Тимофей в растерянности молчал.
— Одному тебе, Трифоныч, не пройти, — вздохнул Проха. — Сгинешь...
— Ну а останусь коли, тогда что?
— А что тогда? — переспросил Фатьяныч добродушно. — Товарищем нашим станешь, а главное, живым до Москвы доберёшься когда-нибудь.
— Когда ж?
— Ты расспрашивать-то не спеши, я сам ещё тебя не расспросил, — сверкнул глазами предводитель и направился к пещере, на ходу шепнув что-то двум мужикам и указав им на Тимофея. Те кивнули.
«Присматривать за мной велел», — догадался тот.
Он думал, как ему поступить. Стреноженный конь щипал траву на краю поляны.
«На коне не ускакать, лес чересчур густой, пешком догонят, и тогда уж точно конец. Придётся остаться до удобного случая».
Разбойники разбрелись по поляне и занимались всяк своим делом: кто ставил заплату на рубаху, кто прилаживал болтающуюся подмётку на сапоге, кто просто полёживал в тени. Но Тимофей чувствовал, что за каждым его шагом неотступно следят.
Проха взял пустой котёл и побрёл к ручейку мыть. Это, верно, входило в его обязанности. Тимофей пошёл вслед за ним.
Проха вылил в ручей остатки варева, сыпанул в котёл горсть песка и принялся оттирать дно от припёка. Тимофей присел на корточках рядом.
— Правду, что ль, он говорил, что в одиночку не выберусь отсюдова? — спросил он негромко.
Проха кивнул.
— А по ручью ежели идти?
— Он в болото текёт, я сам чуть не погинул тамо. Тоже поначалу хотел убечь. Не вышло...
— Ты-то почему с ними?
— Из огня да в полымя. Под Русой сбежал от ваших, заплутал, оголодал весь, комарье заело до смерти. Потом костёр увидал в лесу, ну и вышел прямо к ним. Думал наутро же уйти в Новгород, да вот до сих пор...
Он тяжело вздохнул и замолчал.
— А этот Фатьяныч, он кто из себя таков? — спросил Тимофей.
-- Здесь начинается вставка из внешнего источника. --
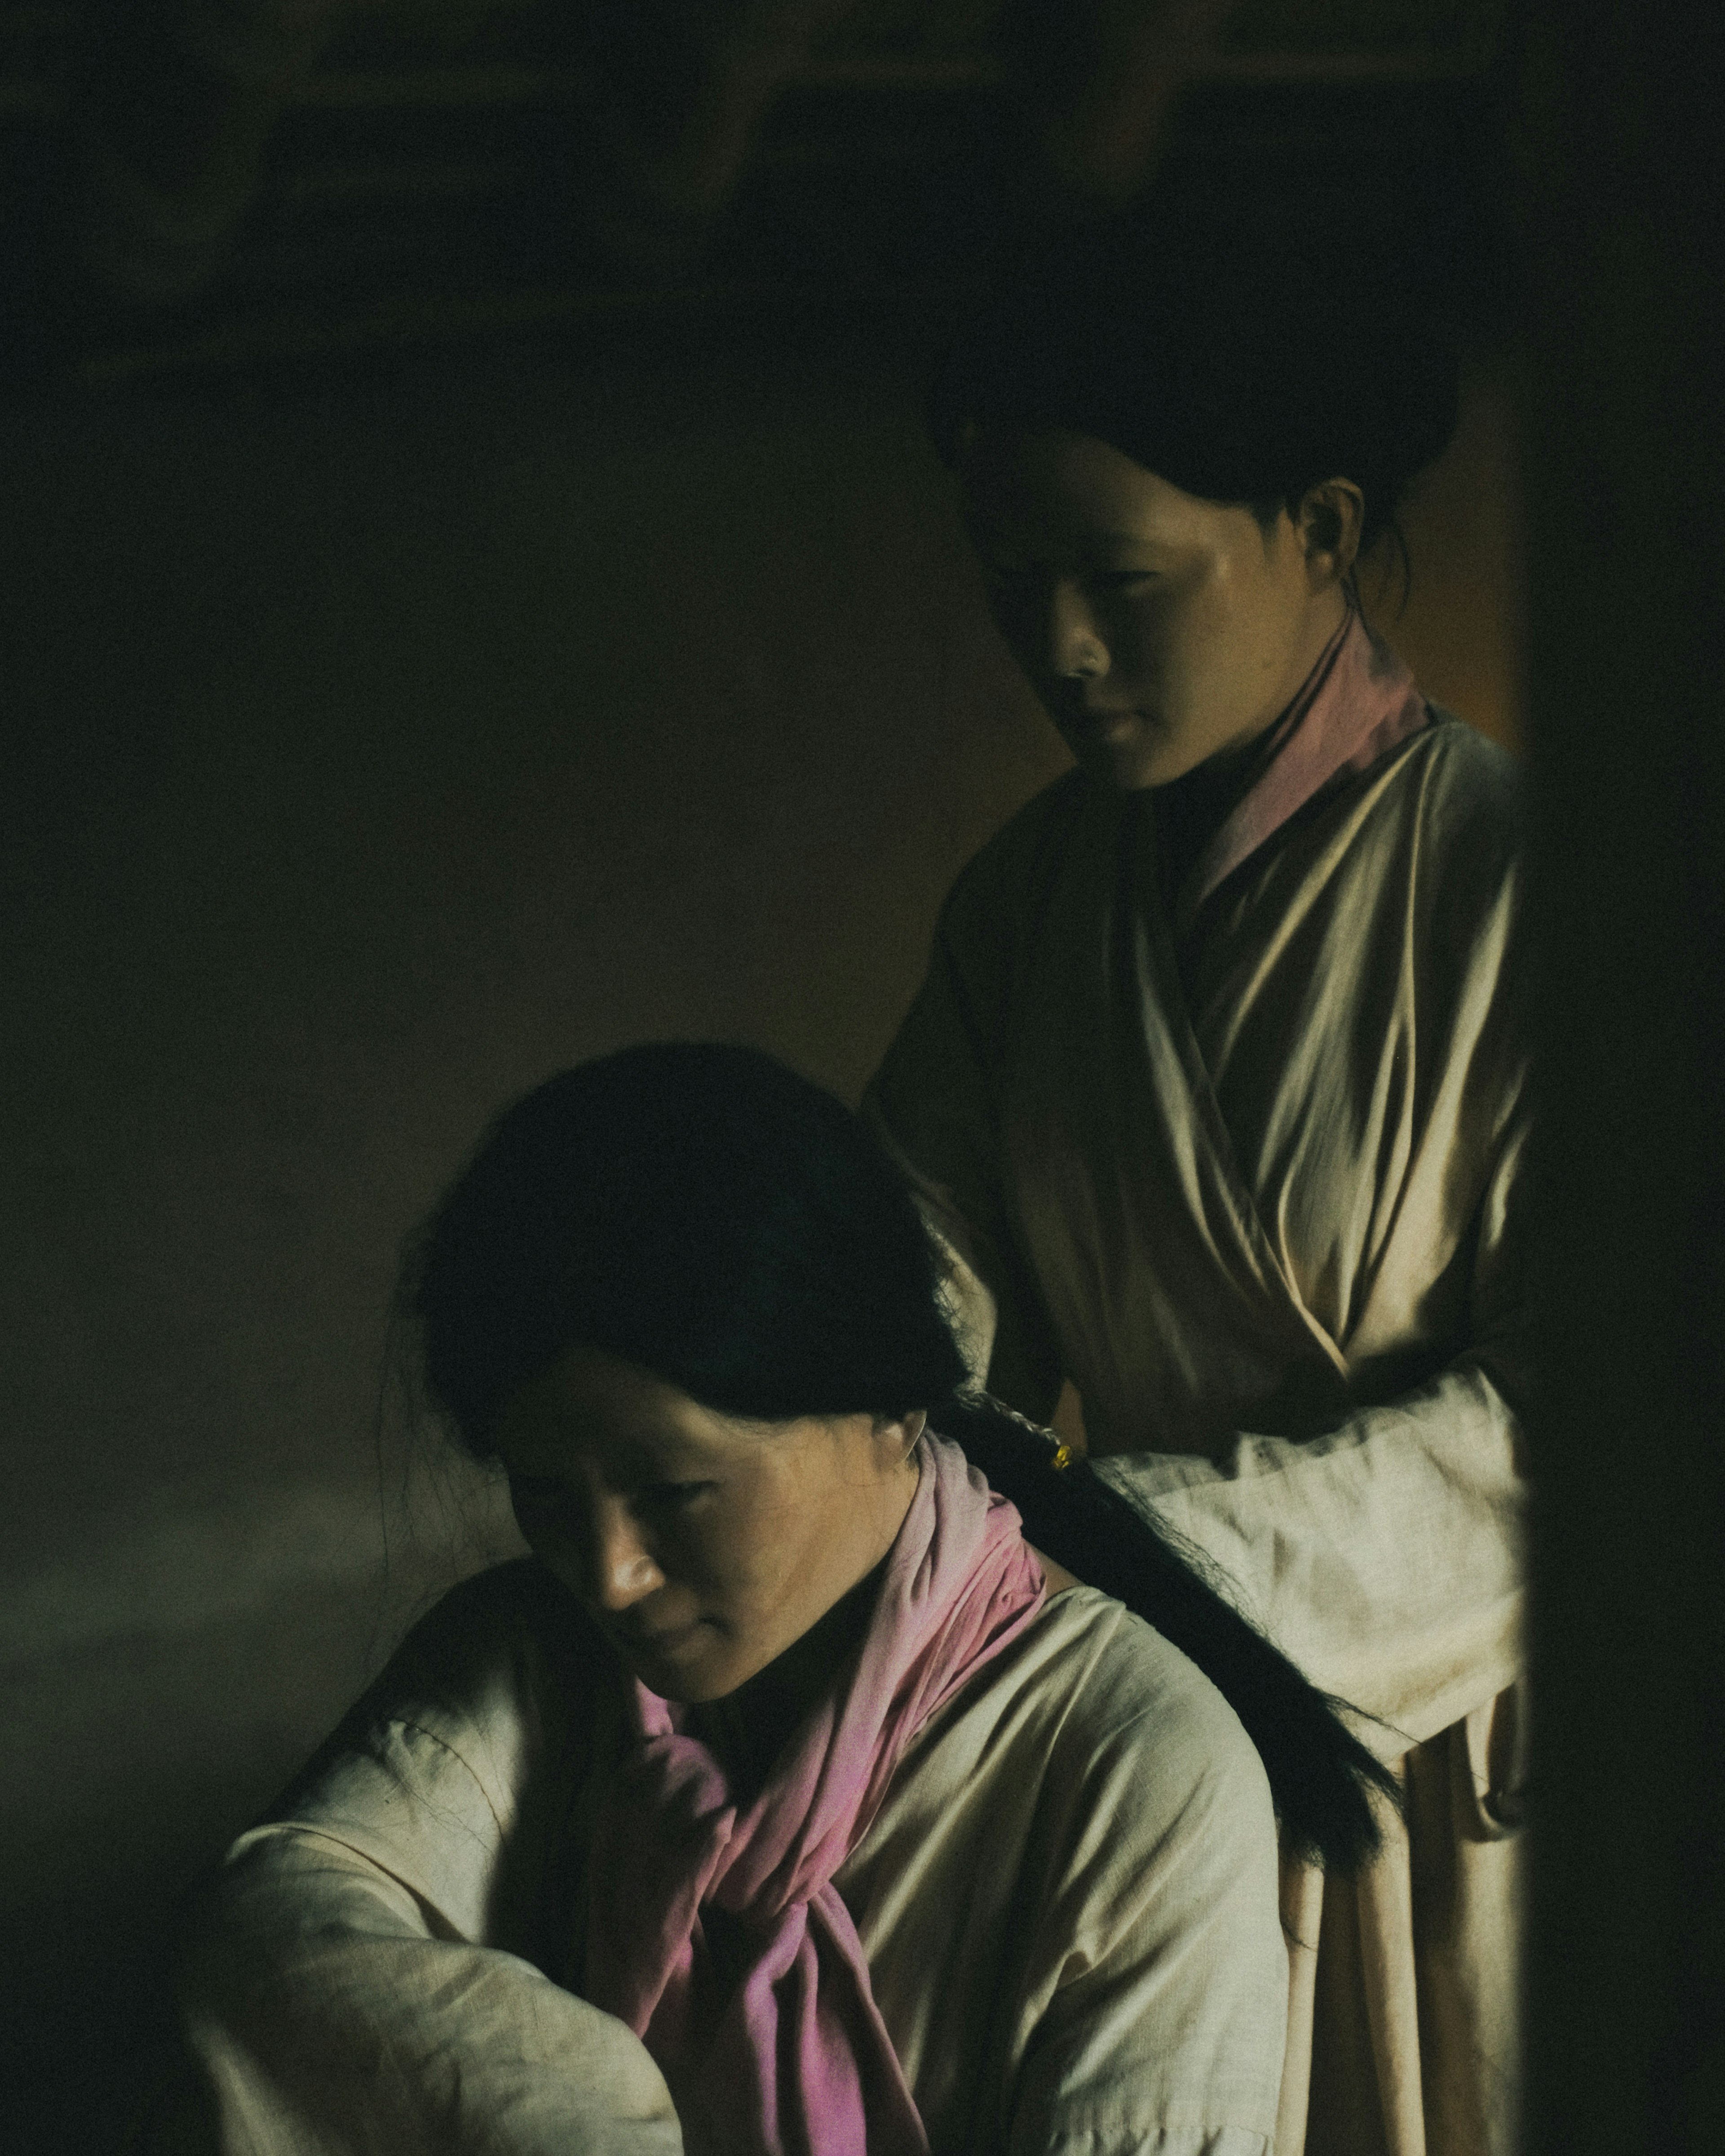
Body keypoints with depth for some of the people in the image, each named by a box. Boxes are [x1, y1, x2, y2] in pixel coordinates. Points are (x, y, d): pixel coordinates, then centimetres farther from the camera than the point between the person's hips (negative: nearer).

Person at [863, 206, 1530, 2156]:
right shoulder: (1037, 894, 4)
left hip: (1452, 1758, -4)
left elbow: (1567, 1409, -20)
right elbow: (923, 1276, -2)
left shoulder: (1522, 891, -16)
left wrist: (1139, 1539, -25)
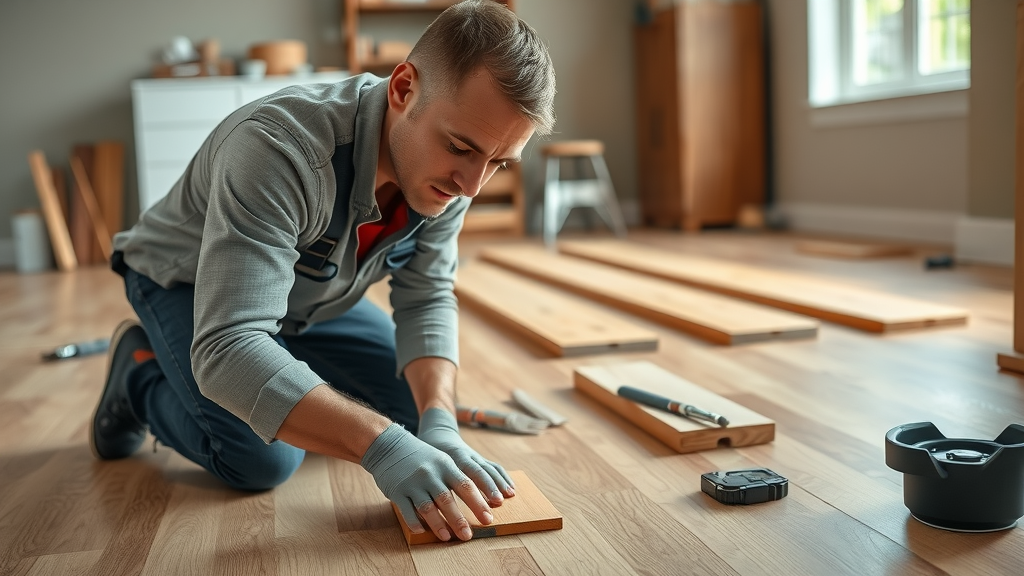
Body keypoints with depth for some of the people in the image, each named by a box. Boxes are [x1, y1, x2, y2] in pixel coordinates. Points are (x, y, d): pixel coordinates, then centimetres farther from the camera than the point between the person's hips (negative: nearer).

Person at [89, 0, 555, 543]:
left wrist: (439, 423, -33)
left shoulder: (447, 167, -21)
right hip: (184, 283, -6)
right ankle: (140, 372, 5)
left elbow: (426, 301, -16)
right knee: (263, 459, -24)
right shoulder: (279, 148, -43)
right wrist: (381, 445, -55)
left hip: (310, 295, 6)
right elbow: (226, 349, -48)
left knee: (414, 401, 0)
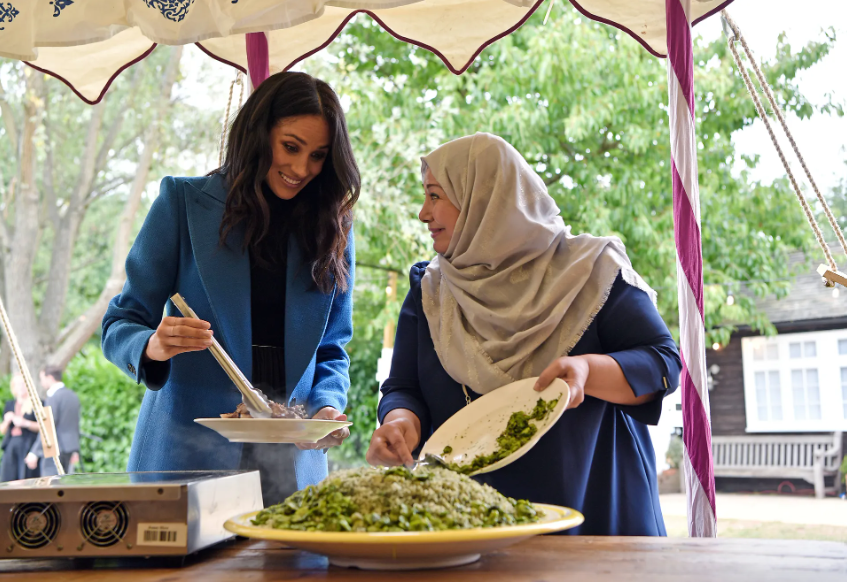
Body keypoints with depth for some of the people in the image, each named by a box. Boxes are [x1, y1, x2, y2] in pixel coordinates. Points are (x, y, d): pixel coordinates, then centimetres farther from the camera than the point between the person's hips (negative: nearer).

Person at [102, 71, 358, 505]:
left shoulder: (332, 228, 7)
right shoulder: (183, 203, 0)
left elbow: (331, 350, 11)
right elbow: (119, 325, -1)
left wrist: (327, 406, -9)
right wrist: (153, 347, -23)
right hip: (187, 452, -2)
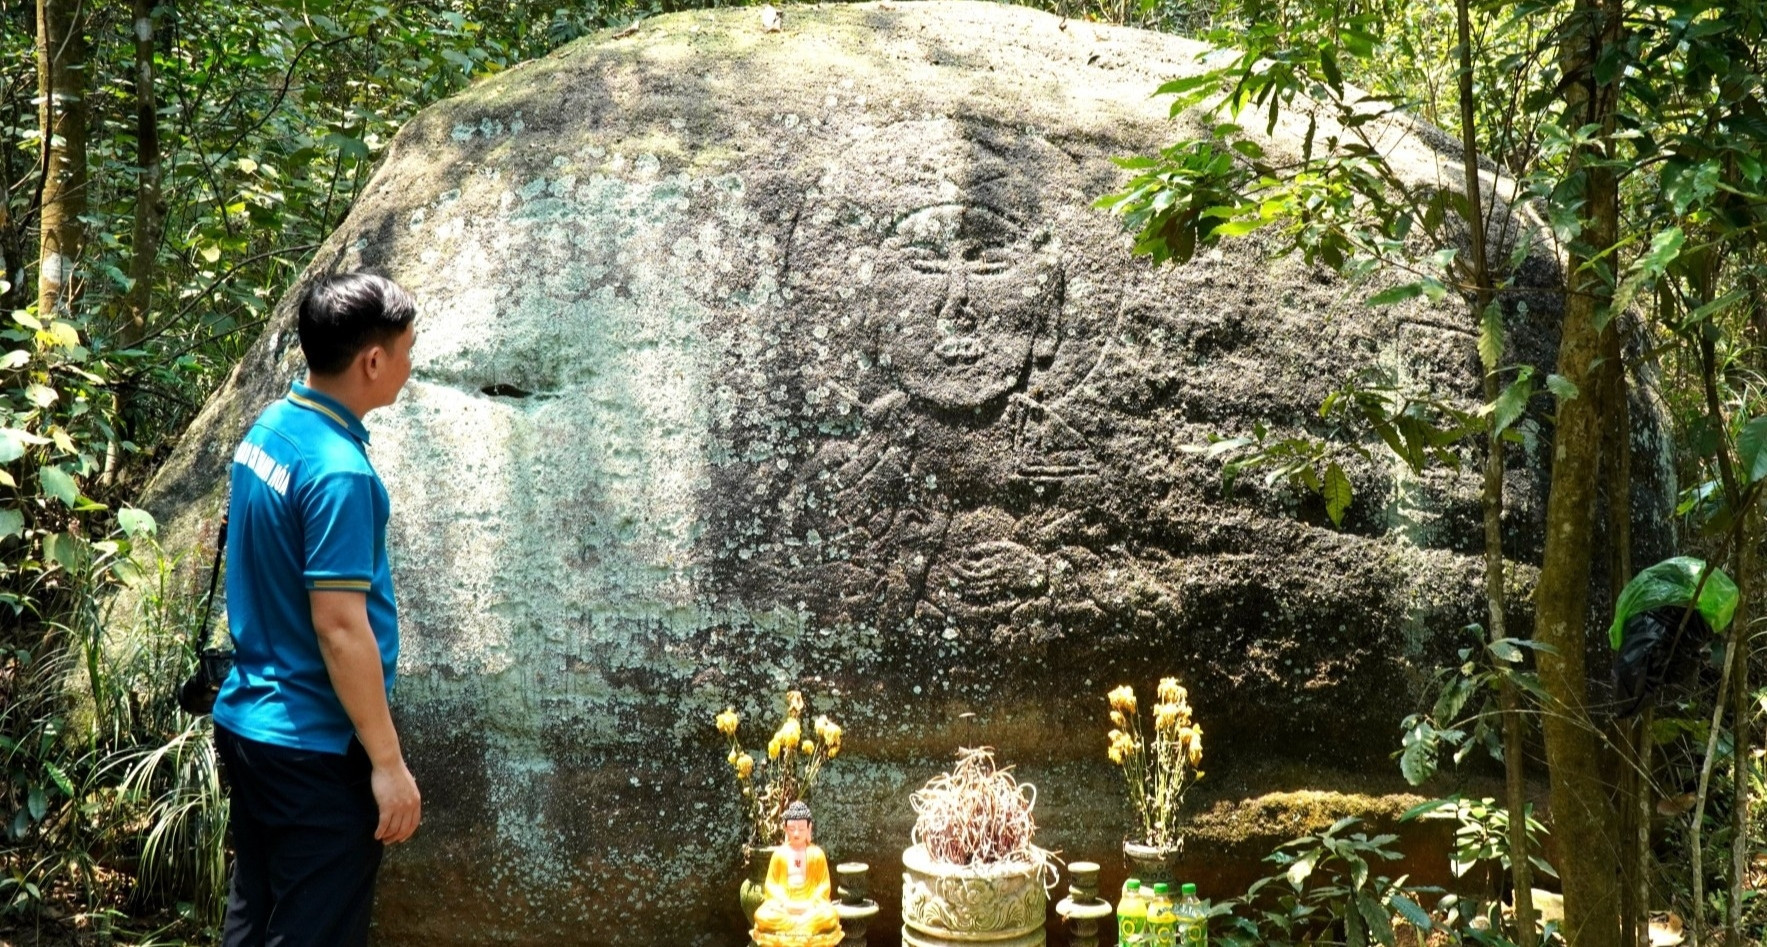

— Непростой человек, — не сразу ответил Проха и даже оглянулся по сторонам. — Кто таков и откуда он, не ведаю, но не из чёрных людей, повелевать привык, слова ему поперёк лучше не говори. Раз вернулись они под вечер, шумные, пьяные. Он мне: «Нож, мол, у меня затупился, Прохор. Наточи». И с ножнами-то его мне протягиват. Я камушек подыскал, вынул нож-то, а он по рукоять в крови! Аж наизнанку меня вывернуло всего. А они ржут, жеребцы окаянные!..
— С собой-то не берут тебя?
— Да какой я им помощник в лихом ремесле! Удивляюсь, что жизни по сию пору не лишили. Я и тут холопом живу: стряпаю, стираю, за кострищем слежу. Поклажу таскаю их, как коняга двужильная. У них таких лежбищ с норами несколько. И добра в каждой норе — не считано.